Should a firmer support be required then a pair of caudal extension grafts are fixed between the upper lateral cartilages and the dorsum septum, acting as well as dorsum spreader or spacer grafts; in fact only just one caudal extension graft may suffice if it is firm and strong enough and not much dorsal spread is intended; in this modality the support power is very high, mostly if the grafts are strong cartilages, since they caudal extension grafts are supported not only by the remaining septum but also by the cartilaginous walls of the nasal pyramid, making this option optimal when the overlying skin and nose are really collapsed and unsupported.

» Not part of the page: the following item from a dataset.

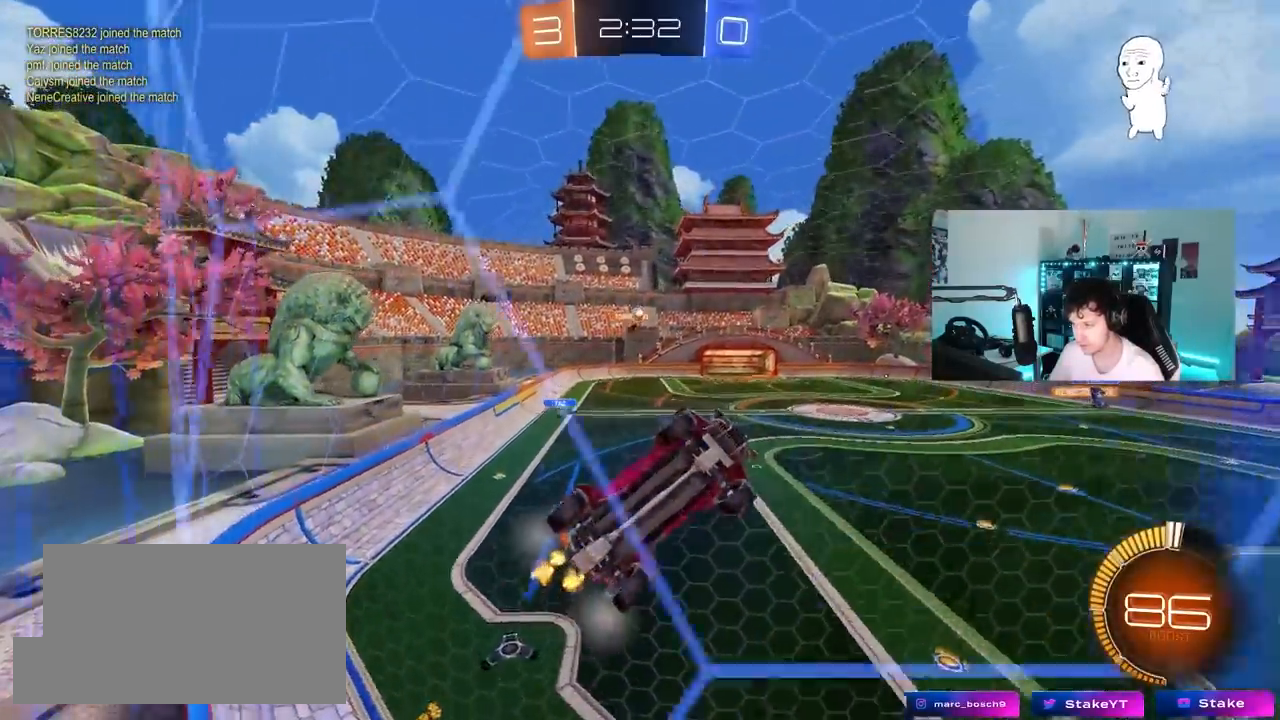
{"keys": [], "mouse": [], "mouse_move": "still", "events": [[33, "s", "down"], [367, "a", "up"], [417, "s", "up"]]}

An evolution of the former is the septocolumella graft in which a pair of caudal septal extension grafts are assembled with a vertical support tip graft forming an L shaped scaffold which will lengthen the septum and nose as well as provides nasal tip lengthening or projection.

There are other atypical septal extension needs, customized to every particular case, sharing all of them the same goal to add additional projection to the septum in any spatial direction wished, to a longer or shorter extent.

It is considered a highly demanding technique of high difficulty, long time consuming in the operating room and pretty much artistic in terms of its versatility, allowing full deployment of creativity reshaping noses.

This gesture can be done by either closed or open approach rhinoplasties, notwithstanding the open approach is a must of safety, reliability and precision for its execution.

Patients warning: only highly experienced surgeons who have underwent optimal training and have performed already a large number of closed and open approach structure and non structure rhinoplasties should execute high end rhinoplasty cases, should they feel capable and comfortable with the challenge.